There’s a proposed solution to this problem: pursue universal instrumental values until you have conquered the universe, and then switch to pursuing your “real” values. However it’s a controversial proposal. When will you be confident of not facing a stronger opponent with different values? How much does lugging those “true values” around for billions of years actually cost?
My position is that you’ll probably never know that you are safe, and that the cost isn’t that great—but that any such expense is an intolerable squandering of resources.
Minds value not dying out because dying out would mean that they can no longer pursue “true values,” not because not dying out is an end in itself. Imagine we were given a choice between:
A) The human race dies out.
B) The human race survives forever, but every human being alive and who will ever live will be tortured 24⁄7 by a sadistic AI.
Any sane person would choose A. That’s because in scenario B the human race, even though it survives, is unable to pursue any of its values, and is forced to pursue one of its major disvalues.
There is no point in the human race surviving if it can’t pursue its values.
I personally think the solution for the species is the same as it is for an individual, mix pursuit of terminal and instrumental values. I do this every day and I assume you do as well. I spend lots of time and effort making sure that I will survive and exist in the future. But I also take minor risks, such as driving a car, in order to lead a more fun and interesting life.
Carl’s proposal sounds pretty good to me. Yes, it has dangers, as you correctly pointed out. But some level of danger has to be accepted in order to live a worthwhile life.

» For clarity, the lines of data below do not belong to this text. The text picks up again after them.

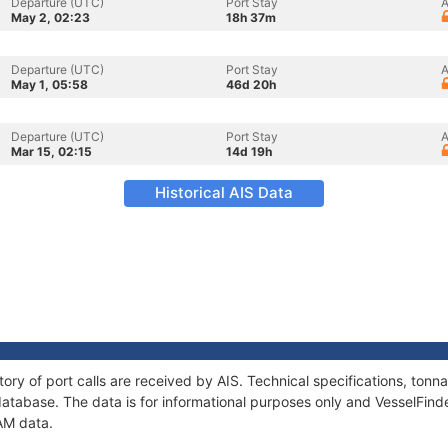
Departure (UTC)
Port Stay
A
May 2, 02:23
18h 37m
Departure (UTC)
Port Stay
A
May 1, 05:58
46d 20h
Departure (UTC)
Port Stay
A
Mar 15, 02:15
14d 19h
Historical AIS Data
tory of port calls are received by AIS. Technical specifications, to
atabase. The data is for informational purposes only and VesselFinder
AM data.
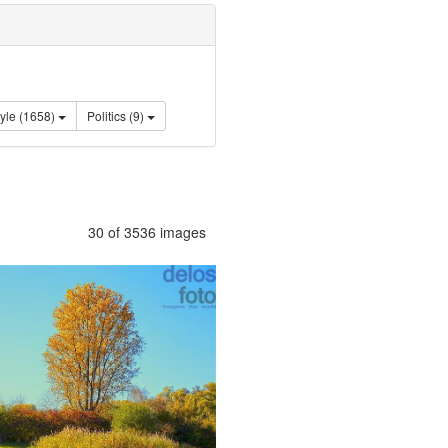
Lifestyle (1658)
Politics (9)
30 of 3536 images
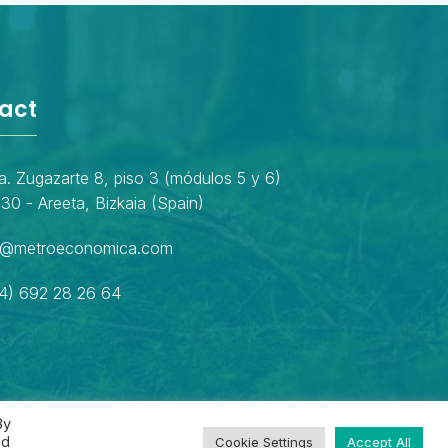
act
a. Zugazarte 8, piso 3 (módulos 5 y 6)
30 - Areeta, Bizkaia (Spain)
o@metroeconomica.com
4) 692 28 26 64
By
ed
Cookie Settings
Accept All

It’s likely to not be a binary decision. We may well be able to trade preserving values against a better chance of surviving at all. The more we deviate from universal instrumental values, the greater our chances of being wiped out by accidents or aliens. The more we adhere to universal instrumental values, the more of our own values get lost.

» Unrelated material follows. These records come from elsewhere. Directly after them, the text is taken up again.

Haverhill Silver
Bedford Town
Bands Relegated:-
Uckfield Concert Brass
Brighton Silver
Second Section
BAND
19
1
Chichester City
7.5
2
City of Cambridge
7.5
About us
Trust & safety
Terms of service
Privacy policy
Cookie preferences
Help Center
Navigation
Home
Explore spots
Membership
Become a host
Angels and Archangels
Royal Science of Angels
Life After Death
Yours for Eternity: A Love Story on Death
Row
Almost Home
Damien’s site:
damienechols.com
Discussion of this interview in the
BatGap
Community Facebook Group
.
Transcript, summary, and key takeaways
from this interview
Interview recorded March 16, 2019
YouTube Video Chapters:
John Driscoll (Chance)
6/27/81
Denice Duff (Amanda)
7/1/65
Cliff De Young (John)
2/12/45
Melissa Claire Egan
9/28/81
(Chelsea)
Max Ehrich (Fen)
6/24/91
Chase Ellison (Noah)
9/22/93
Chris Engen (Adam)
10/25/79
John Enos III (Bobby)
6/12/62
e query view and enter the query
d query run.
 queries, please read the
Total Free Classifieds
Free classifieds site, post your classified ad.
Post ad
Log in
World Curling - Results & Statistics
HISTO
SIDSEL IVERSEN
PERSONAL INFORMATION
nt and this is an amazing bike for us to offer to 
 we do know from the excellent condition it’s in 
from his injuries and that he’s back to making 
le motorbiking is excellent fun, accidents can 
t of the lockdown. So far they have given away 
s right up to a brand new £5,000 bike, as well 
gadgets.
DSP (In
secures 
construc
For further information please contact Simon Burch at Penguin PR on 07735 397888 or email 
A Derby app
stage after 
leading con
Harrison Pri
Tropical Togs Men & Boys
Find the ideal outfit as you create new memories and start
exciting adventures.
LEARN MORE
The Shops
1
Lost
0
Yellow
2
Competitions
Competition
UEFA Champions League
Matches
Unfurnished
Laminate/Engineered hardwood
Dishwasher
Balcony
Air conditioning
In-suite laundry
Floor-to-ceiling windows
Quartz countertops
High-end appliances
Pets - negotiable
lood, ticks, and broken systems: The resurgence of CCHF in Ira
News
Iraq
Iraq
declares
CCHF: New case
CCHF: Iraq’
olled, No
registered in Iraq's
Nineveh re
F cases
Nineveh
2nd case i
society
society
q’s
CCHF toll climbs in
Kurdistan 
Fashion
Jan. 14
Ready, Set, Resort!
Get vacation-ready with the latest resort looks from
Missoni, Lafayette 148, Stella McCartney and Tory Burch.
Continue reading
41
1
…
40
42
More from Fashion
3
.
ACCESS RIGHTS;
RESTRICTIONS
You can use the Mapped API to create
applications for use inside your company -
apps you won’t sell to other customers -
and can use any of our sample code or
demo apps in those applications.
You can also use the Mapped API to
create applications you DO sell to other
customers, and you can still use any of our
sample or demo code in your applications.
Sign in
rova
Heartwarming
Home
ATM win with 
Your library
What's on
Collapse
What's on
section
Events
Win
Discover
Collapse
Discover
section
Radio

Since I see our values heavily overlapping with universal instrumental values, adopting them doesn’t seem too bad to me—while all our descendants being wiped out seems pretty negative—although also rather unlikely.

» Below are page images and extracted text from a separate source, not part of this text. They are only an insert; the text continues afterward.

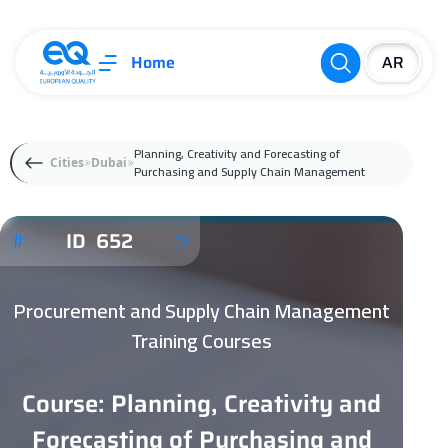
Home
Planning, Creativity and Forecasting of
Cities
Dubai
Purchasing and Supply Chain Management
ID 652
Procurement and Supply Chain Management
Training Courses
Course: Planning, Creativity and
Forecasting of Purchasing and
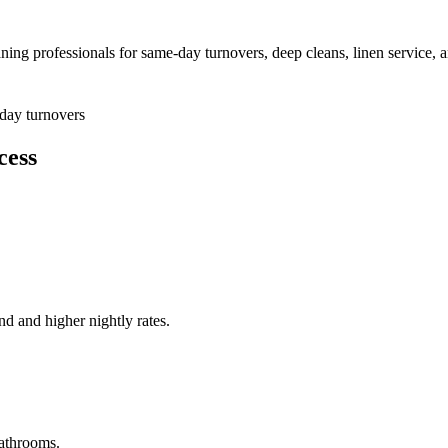
aning professionals for same-day turnovers, deep cleans, linen service, 
day turnovers
cess
nd and higher nightly rates.
athrooms.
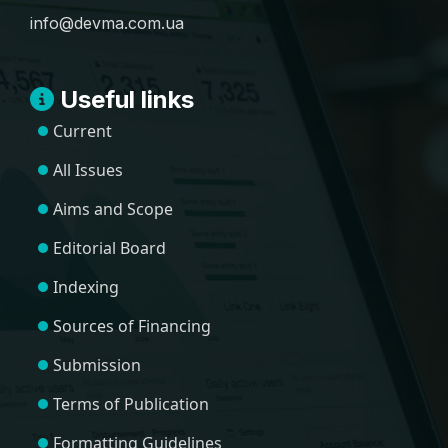
info@devma.com.ua
Useful links
Current
All Issues
Aims and Scope
Editorial Board
Indexing
Sources of Financing
Submission
Terms of Publication
Formatting Guidelines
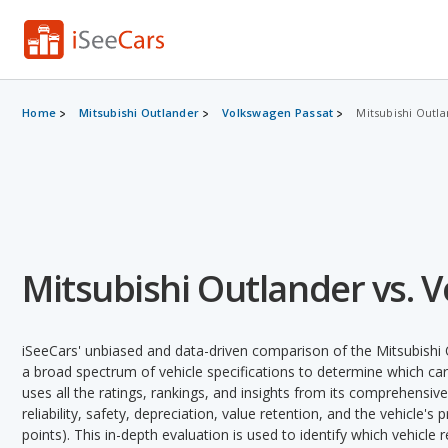
Home
Mitsubishi Outlander
Volkswagen Passat
Mitsubishi Outla
Mitsubishi Outlander vs. 
iSeeCars' unbiased and data-driven comparison of the Mitsubishi
a broad spectrum of vehicle specifications to determine which car 
uses all the ratings, rankings, and insights from its comprehensive
reliability, safety, depreciation, value retention, and the vehicle's
points). This in-depth evaluation is used to identify which vehicle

How to deal with this tradeoff is a controversial issue. However, it certainly isn’t obvious that we should struggle to preserve our human values—and resist adopting universal instrumental values. That runs a fairly clear risk of screwing up the future for all our descendants.
If that’s the case I don’t think we disagree about anything substantial. We probably just disagree about what percentage of resources should go to UIV and what should go to terminal values.
You might be right to some extent. Human beings tend to place great terminal value on big, impressive achievements, and quickly colonizing the universe would certainly involve doing that.
It’s a tricky and controversial issue. The cost of preserving our values looks fairly small—but any such expense diverts resources away from the task of surviving—and increases the risk of eternal oblivion. Those who are wedded to the idea of preserving their values will need to do some careful accounting on this issue, if they want the world to run such risks.
While the phrase “universal instrumental values” has the word “instrumental” in it, that’s just one way of thinking about them. You could also call them “nature’s values” or “god’s values”. You can contrast them with human values—but it isn’t really an “instrumental vs terminal” issue.